Question

What's the difference between linear and exponential functions? @poojah can you help?

Answer 1

Hello!

Answer 2

Hi @Decarr432

Answer 3

Exponential means a function whose value is a constant raised to the power of the argument

Answer 4

Linear functions are those whose graph is a straight line

Answer 5

so this function \(x^x \) is not exponential

Answer 6

So what is x^x? is it linear?

Answer 7

no it is not linear

Answer 8

Exponential function is in the form of:
\(\color{#000000}{\displaystyle y=a(b)^x}\)

And the linear function is in the form of:
\(\color{#000000}{\displaystyle y=mx+b}\) (m could be 0, too)

Ok, but still, what is the difference?
Let me give you a hint for this.s s

The table for: \(\color{#000000}{\displaystyle y=a(b)^x}\)

\(\color{#000000}{\displaystyle x}\) \(\color{#000000}{\displaystyle y}\)

\(\color{#000000}{\displaystyle 1}\) \(\color{#000000}{\displaystyle a\cdot b }\)
\(\color{#000000}{\displaystyle 2}\) \(\color{#000000}{\displaystyle a\cdot b^2 }\)
\(\color{#000000}{\displaystyle 3}\) \(\color{#000000}{\displaystyle a\cdot b^3 }\)
\(\color{#000000}{\displaystyle 4}\) \(\color{#000000}{\displaystyle a\cdot b^4 }\)
(So wouldn't I multiply times b every time x goes up by 1?)
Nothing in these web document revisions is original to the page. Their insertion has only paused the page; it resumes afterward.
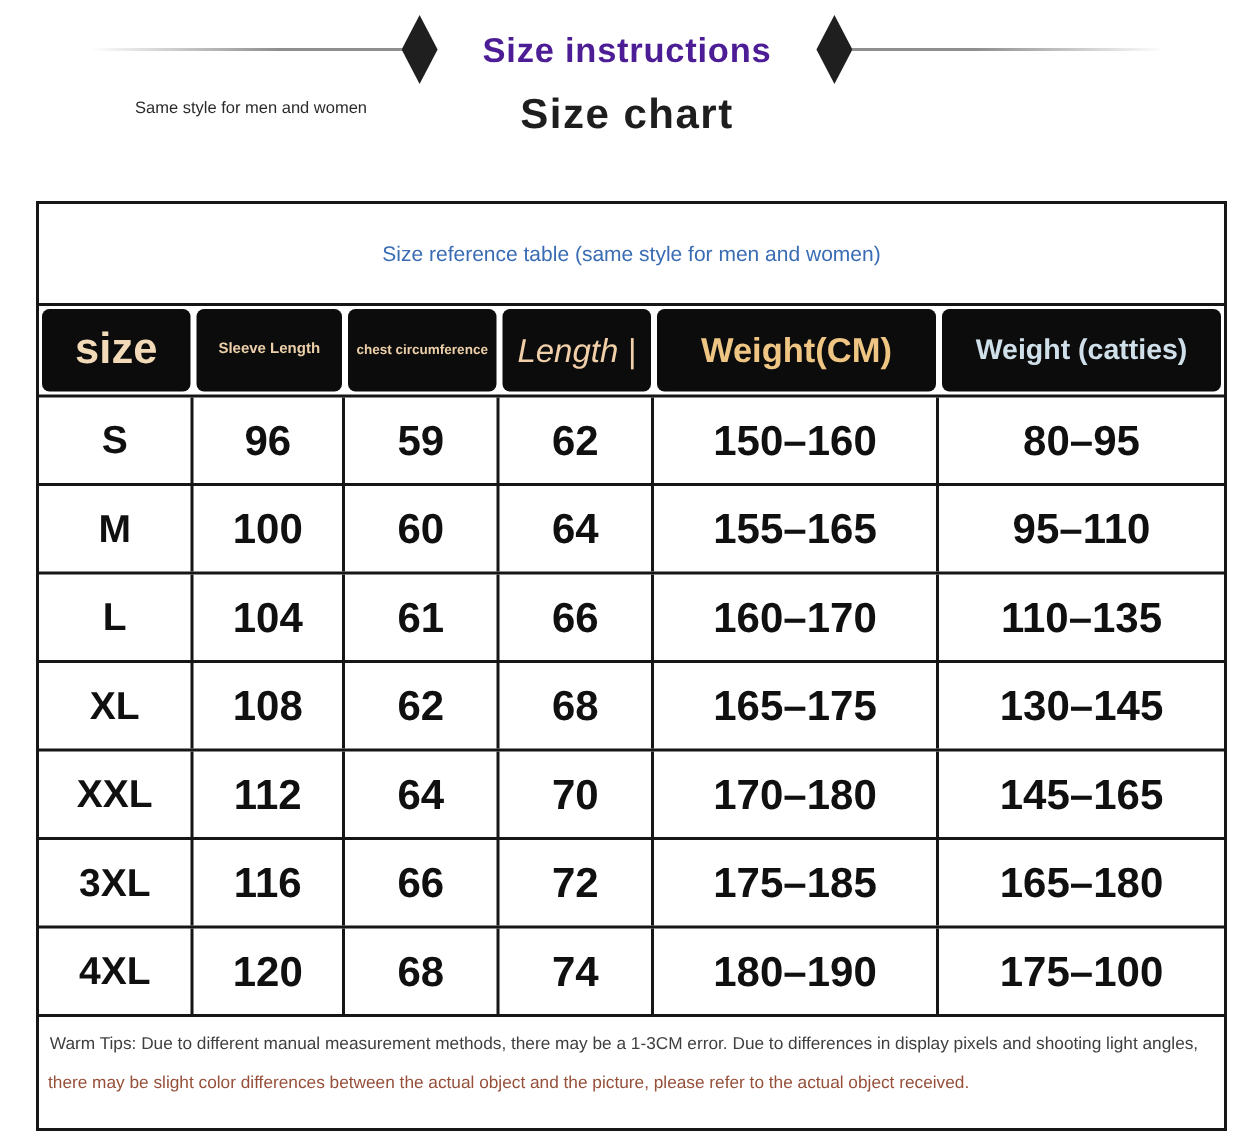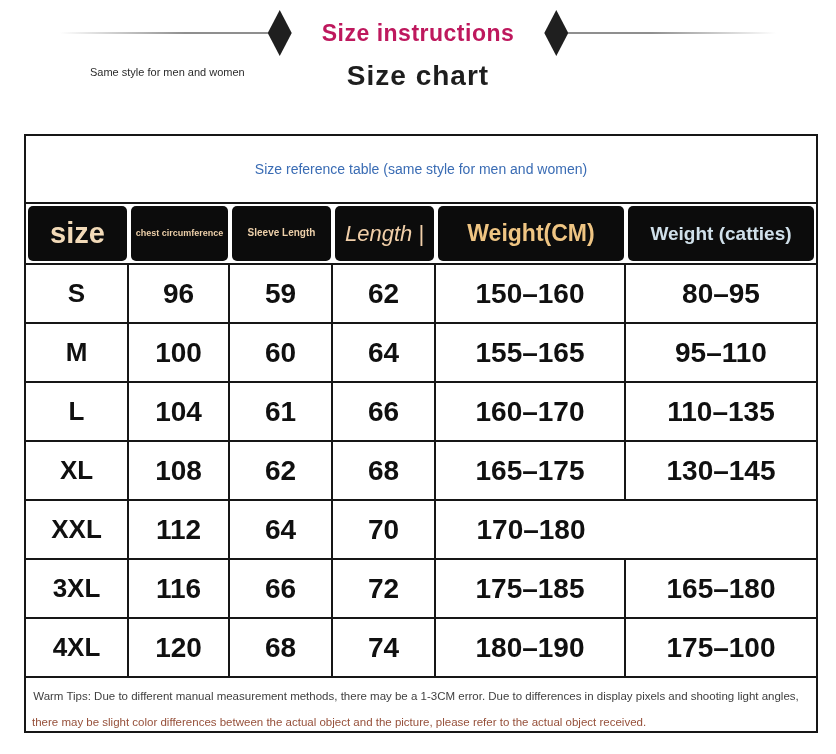--- a/index.html
+++ b/index.html
@@ -34,7 +34,7 @@
     font-size: 23px;
     font-weight: 600;
     letter-spacing: 0.5px;
-    color: #be185d;
+    color: #4c1d95;
     white-space: nowrap;
   }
The table for: \(\color{#000000}{\displaystyle y=mx+b}\)

\(\color{#000000}{\displaystyle x}\) \(\color{#000000}{\displaystyle y}\)

\(\color{#000000}{\displaystyle 1}\) \(\color{#000000}{\displaystyle m+b }\)
\(\color{#000000}{\displaystyle 2}\) \(\color{#000000}{\displaystyle 2m+b }\)
\(\color{#000000}{\displaystyle 3}\) \(\color{#000000}{\displaystyle 3m+b }\)
\(\color{#000000}{\displaystyle 4}\) \(\color{#000000}{\displaystyle 4m+b }\)

(So wouldn't I add an "m" every time x goes up by 1?)